Revision as of 05:26, 29 March 2014

Prajñaparamita deity

Prajñaparamita (Skt. prajñāpāramitā; Tib. ཤེར་ཕྱིན་, ཤེས་རབ་ཀྱི་ཕ་རོལ་ཏུ་ཕྱིན་པ་, sherchin; Wyl. sher phyin, shes rab kyi pha rol tu phyin pa) means 'Perfection of Wisdom', or more literally, ‘transcendent wisdom’. It refers to:

  1. the sixth of the paramitas: perfect non-conceptual wisdom.
  2. the class of Buddhist literature that was mainly discovered by Nagarjuna in the second century.
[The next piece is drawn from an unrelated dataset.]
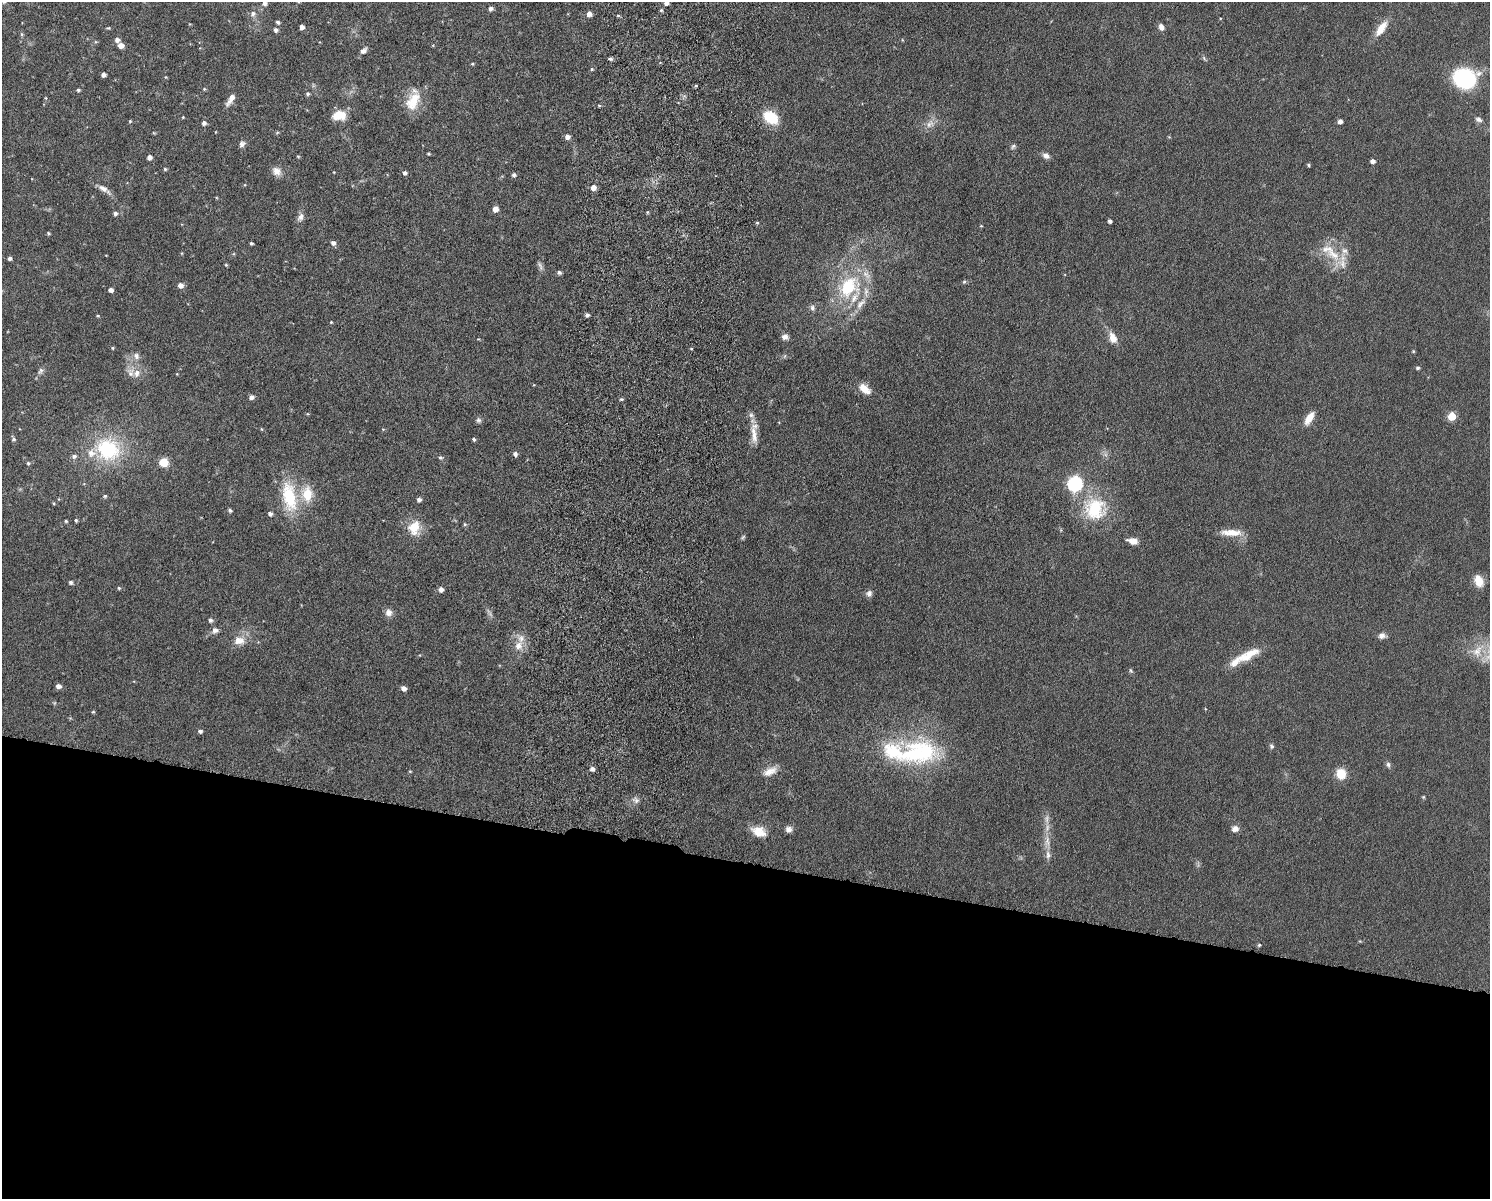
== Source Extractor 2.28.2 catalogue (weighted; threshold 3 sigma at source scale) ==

Its central topic is emptiness.
  3. the female deity who is the embodiment of transcendent wisdom.

Definition

"Prajnaparamita is the wisdom of directly realizing the non-conceptual simplicity of all phenomena, which has arrived at, or will lead one to, non-abiding nirvana."[1]

Subdivisions

According to the teachings of the Abhisamayalankara, there are four subdivisions:

  1. natural prajnaparamita
  2. scriptural prajnaparamita
  3. path prajnaparamita
  4. resultant prajnaparamita

Literature

Notes

  1. From The Words of Jikme Chökyi Wangpo by Khenpo Tsöndrü.